When I woke up Friday I made an important decision. I was not going to work that day despite the fact that I still had projects to complete. Instead, I decided to spend the day focusing on my kids, and only my kids. I didn’t attempt to clean the house, do laundry, or do the dishes. I didn’t attempt to check my work email 10,000 times. We left the house at 9:30a.m. for a visit to Gooby’s new preschool. I dropped five bucks off at my daycare provider’s house so that we could participate in her Mega Millions lottery pool (one can dream, right?!). I took the kids to the park and swung on the swings with Cakes while watching Gooby clime the faux rock wall. We went to Chipotle and ate lunch (Gooby’s favorite). We came home and napped together for 2 hours. And finally, before dinner, I took both kids on a walk to a nearby park and experienced this:
That’s right. Pure bliss. Just like that, I had turned my terrible, no good, horrible, very bad day the previous day into one of the best I could remember. I didn’t do anything that unique, except spend an entire day focused on my kids. It was awesome.
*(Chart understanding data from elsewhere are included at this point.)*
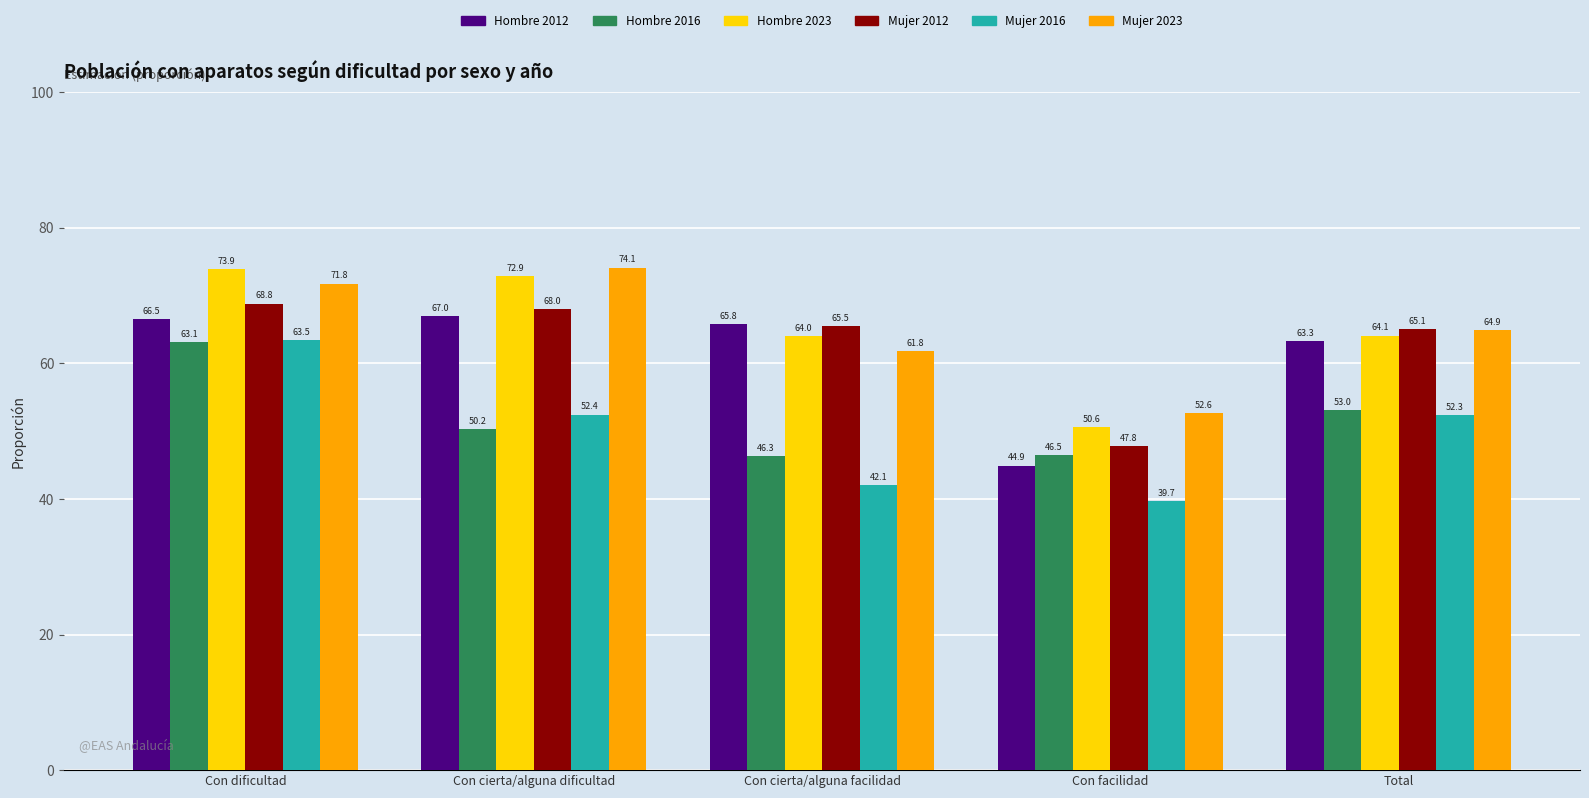

What is the label of the 4th bar from the right?

Con cierta/alguna dificultad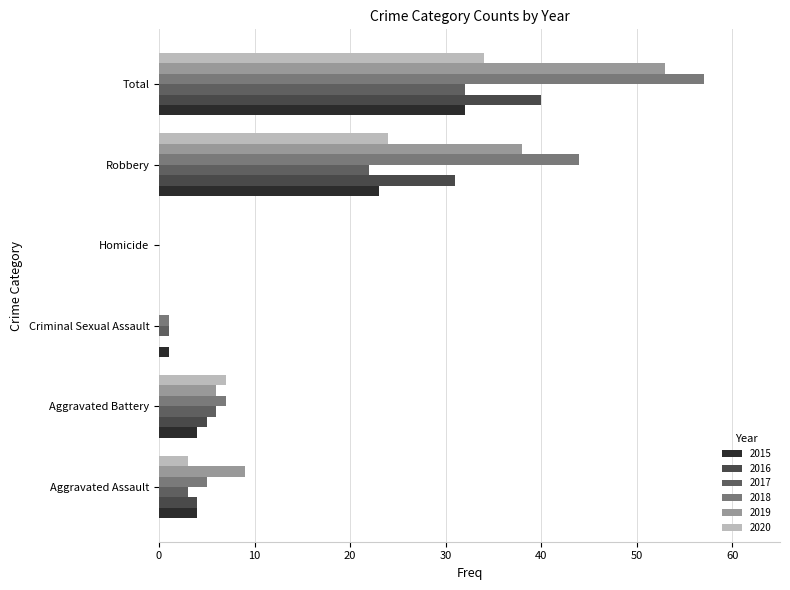

What is the difference between the maximum and second lowest values in the 2020 series?

34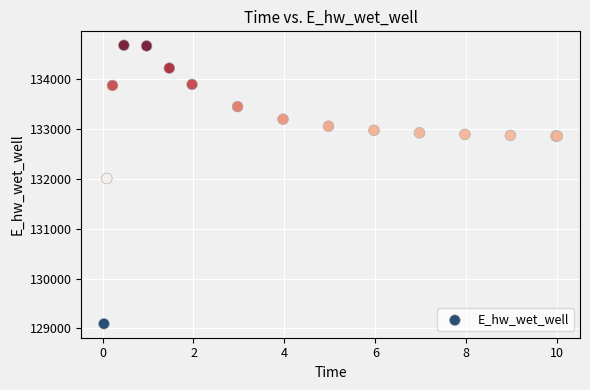

What Y value in the scatter plot is closest to 131889?

132011.0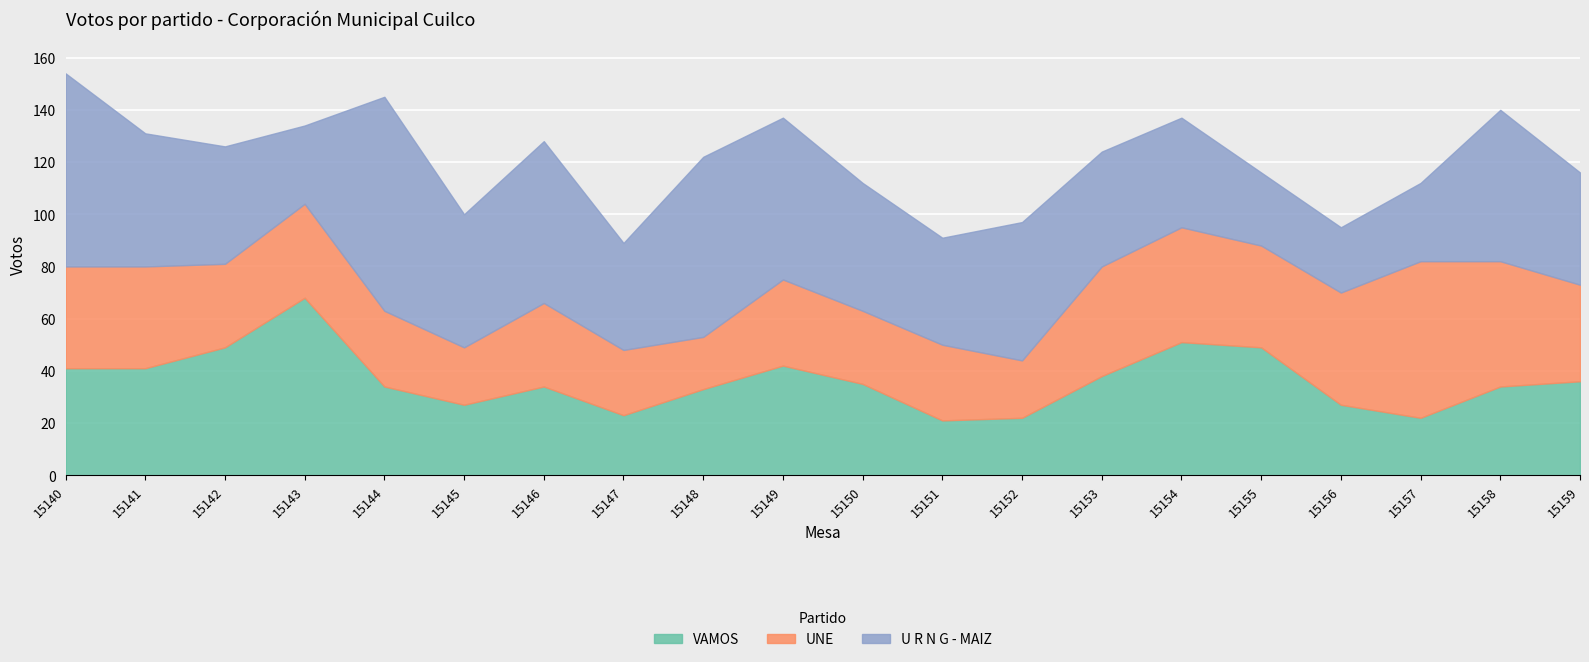

Where do VAMOS and U R N G - MAIZ first cross each other?

15141 and 15142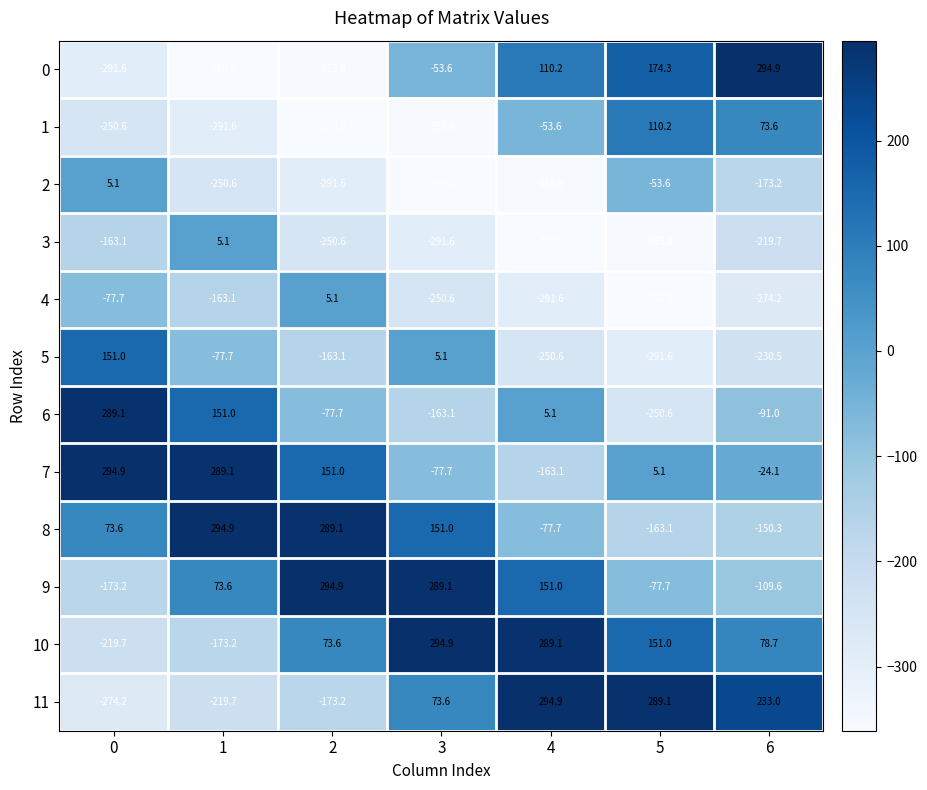

True or false: 10 has a value of 228.4 at 5.

False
A few years back I read an article in Parenting magazine entitled “Mad at Dad”. The article provides the results of a survey of more than 1,000 mothers about their levels of stress pertaining to parenting and how that cultivates feelings of anger toward their significant other. While I could relate to a lot of the article, the one point that hit home to me was the difference between men and women’s ability to multi-task. As the article states, “He gets to focus on one thing at a time. Meanwhile, she’s trying to cook with human leg warmers clinging to her shins”. Does this sound familiar? For me, this reminds me of the times my husband has stayed home with one of our kids while they were sick. After working a full day, I come home to a house that is an absolute disaster. While I stare at the mess in utter dismay, my kids are running around happy as can be, and my husband is telling me what a fantastic day they had together. That just pisses me off because his day with the kids (sick or not) is not at all like the days I am responsible for the kids. The difference? Dad + Kids = No Multitasking. In my quest to be super-working-mommy, I set myself up for failure and defeat every time I try to divide my attention 10,000 ways. I’m not saying that it’s possible to focus 100 percent of my energy on my kids every day, but it is an important factor to remember while building my relationship with my kids. If mom is happy, the kids are happy. If the kids are happy, then mom is happy. Plain and simple. Let’s face it, I would rather watch my kids smile their faces off than go to work or have a clean house any day. We all have obligations, but try not to be too hard on yourself while you are at it, will ya’? (Said to myself as much as to every other kick-butt mom out there).